Eureka
- Editor: Michael Grayling
- Categories: Mathematical Journal
- Frequency: sesquiannually
- Publisher: The Archimedeans
- First issue: 1939
- Company: University of Cambridge
- Country: United Kingdom
- Language: English
- Website: https://archim.soc.srcf.net/?page_id=140

= Eureka (University of Cambridge magazine) =

British mathematical journal

Eureka is a journal published annually by The Archimedeans, the mathematical society of Cambridge University. It is one of the oldest recreational mathematics publications still in existence. Eureka includes many mathematical articles on a variety of different topics – written by students and mathematicians from all over the world – as well as a short summary of the activities of the society, problem sets, puzzles, artwork and book reviews.

Eureka has been published 66 times since 1939, and authors include many famous mathematicians and scientists such as Paul Erdős, Martin Gardner, Douglas Hofstadter, G. H. Hardy, Béla Bollobás, John Conway, Stephen Hawking, W. T. Tutte (writing with friends under the pseudonyms Blanche Descartes and F. de Carteblanche), popular maths writer Ian Stewart, Fields Medallist Timothy Gowers and Nobel laureates Paul Dirac and Roger Penrose.

The journal was formerly distributed free of charge to all current members of the Archimedeans. Today, it is published electronically as well as in print. In 2020, the publication archive was made freely available online.

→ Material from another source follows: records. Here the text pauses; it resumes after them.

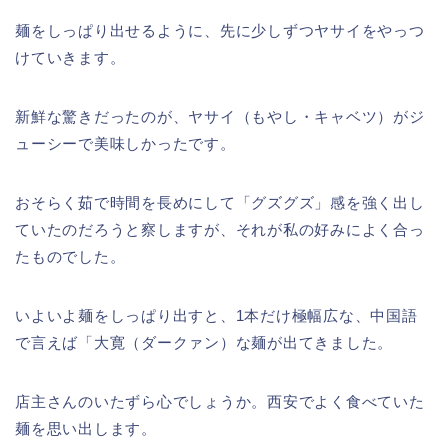
麺をしっぱり出せるように、先に少しずつヤサイをやっつ
けていきます。
新鮮な驚きだったのが、ヤサイ（もやし・キャベツ）がジ
ューシーで美味しかったです。
おそらく茹で時間を長めにして「グズグズ」感を強く出し
ていたのだろうと察しますが、それが私の好みによく合っ
たものでした。
いよいよ麺をしっぱり出すと、1本だけ極幅広な、中国語
で言えば「大寛（ダークァン）な麺が出てきました。
店主さんのいたずら心でしょうか。西安でよく食べていた
麺を思い出します。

Eureka is edited by students from the university.

Recent issues of Eureka
| Issue | Publication date | Editor |
|---|---|---|
| Eureka 67 | October 2024 | Chenyue (Linda) Zou, Saanya Verma and Christopher Hoeflein |
| Eureka 66 | October 2020 | Valentin Hübner |
| Eureka 65 | April 2018 | Michael Grayling |
| Eureka 64 | April 2016 | Long Tin Chan |
| Eureka 63 | September 2014 | Jasper Bird |
| Eureka 62 | December 2012 | Jack Williams and Philipp Legner |
| Eureka 61 | October 2011 | Philipp Legner and Anja Komatar |
| Eureka 60 | November 2010 | Philipp Legner |
| Eureka 59 | June 2008 | James West |
| Eureka 58 | September 2006 | Shu Kris Chen |
| Eureka 57 | May 2005 | Erica Thompson |
| Eureka 56 | March 2004 | Vicky Neale |
| Eureka 55 | June 2001 | Alan Bain |
| Eureka 54 | March 1996 | Alan Bain |
| Eureka 53 | February 1994 | Colin Bell |
| Eureka 52 | March 1993 | Michael T. Greene |
| Eureka 51 | March 1992 | Mark Wainwright |
| Eureka 50 | April 1990 | Mark Wainwright |

Of the mathematical articles, there is a paper by Freeman Dyson where he defined the rank of a partition in an effort to prove combinatorially the partition congruences earlier discovered by Srinivasa Ramanujan. In the article, Dyson made a series of conjectures that were all eventually resolved.